Anyone can catch norovirus, but the consequences are most serious for young children, older adults, and people with weakened immune systems. The main danger is dehydration from the rapid loss of fluids through vomiting and diarrhea. Young children and elderly adults are less able to replace fluids quickly enough, which is why approximately 99% of norovirus deaths occur in developing countries where access to rehydration care is limited.

Treatment and Recovery

There is no antiviral medication for norovirus, and antibiotics are useless against it since it’s a viral infection. Treatment focuses entirely on replacing the fluids and electrolytes your body is losing. For most adults, that means drinking water, broth, sports drinks, or fruit juice in small, frequent sips, especially if vomiting makes it hard to keep anything down. Saltine crackers can also help replace electrolytes.

For children, pediatric oral rehydration solutions (like Pedialyte) are the best option because they contain the right balance of glucose and electrolytes for smaller bodies. Plain water alone isn’t ideal for kids with significant vomiting or diarrhea because it doesn’t replace the salts they’re losing.

Most people recover fully within one to three days without medical intervention. However, even after you feel better, you remain contagious. The virus continues to shed in your stool for days after symptoms resolve, which is why careful hand hygiene after recovery matters just as much as during the illness itself.

Why Hand Sanitizer Isn’t Enough

One of the most important things to know about norovirus is that alcohol-based hand sanitizers are not a reliable defense against it. Because the virus lacks a fatty outer envelope, alcohol doesn’t break it apart the way it does with many other germs. Research from long-term care facilities found that staff who relied on hand sanitizers as much as or more than soap and water were six times more likely to work in a facility that experienced a norovirus outbreak. Among facilities where hand sanitizers were the preferred method, 53% had a confirmed outbreak, compared with just 18% of facilities that used soap and water more often.

The CDC specifically recommends against using hand sanitizer as a substitute for handwashing when it comes to norovirus.

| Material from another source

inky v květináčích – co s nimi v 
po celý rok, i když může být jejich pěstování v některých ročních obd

Washing your hands with soap and water for at least 20 seconds is the single most effective way to remove the virus from your skin.

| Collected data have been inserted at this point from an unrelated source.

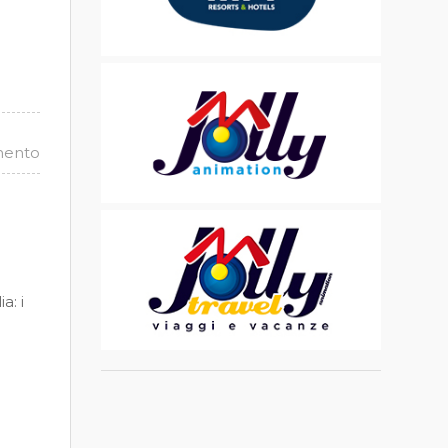
mento
a: i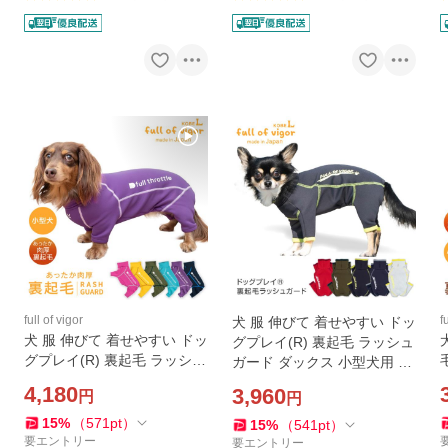
full of vigor
f
犬 服 伸びて 着せやすい ドッ
犬 服 伸びて 着せやすい ドッ
グプレイ(R) 裏起毛 ラッシュ
グプレイ(R) 裏起毛 ラッシュ
ガード ダックス 小型犬用 紫
ガード ダックス 小型犬用 紫
外線対策 UV対策 アウトドア
4,180
3,960
円
円
外線対策 UV対策 アウトドア
防寒
防寒
15
%
（
571
pt
）
15
%
（
541
pt
）
要エントリー
要エントリー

Cleaning Contaminated Surfaces

Standard household cleaners often aren’t strong enough to kill norovirus on countertops, bathroom fixtures, or floors. The CDC recommends using a chlorine bleach solution at a concentration of 1,000 to 5,000 parts per million, which works out to roughly 5 to 25 tablespoons of regular household bleach (5% to 8% concentration) per gallon of water. Alternatively, you can use a disinfectant that’s specifically registered with the EPA as effective against norovirus.

If someone in your household is sick, cleaning visibly soiled areas isn’t sufficient. The virus can linger on surfaces that look clean, so disinfecting bathrooms, door handles, light switches, and any surface the sick person has touched is important for preventing spread to others in the home. Given that the virus can survive on surfaces for up to two weeks, a single wipe-down right after the illness may not be enough in high-traffic areas.

How to Reduce Your Risk

  • Wash hands thoroughly with soap and water for at least 20 seconds, especially before eating, after using the bathroom, and after changing diapers.
  • Avoid preparing food for others while you’re sick and for at least two days after symptoms stop.
  • Rinse fruits and vegetables and cook shellfish to an internal temperature of at least 145°F, though even thorough cooking doesn’t eliminate all risk with oysters.
  • Disinfect surfaces with a bleach solution or an EPA-registered norovirus disinfectant, not just an all-purpose spray.
  • Wash contaminated laundry promptly, using the hottest appropriate water setting and machine drying.

Norovirus is extremely common and, for most people, a short-lived but unpleasant illness. Understanding how it spreads and how to properly clean after an infection makes a real difference in protecting the people around you, particularly those who are more vulnerable to serious dehydration.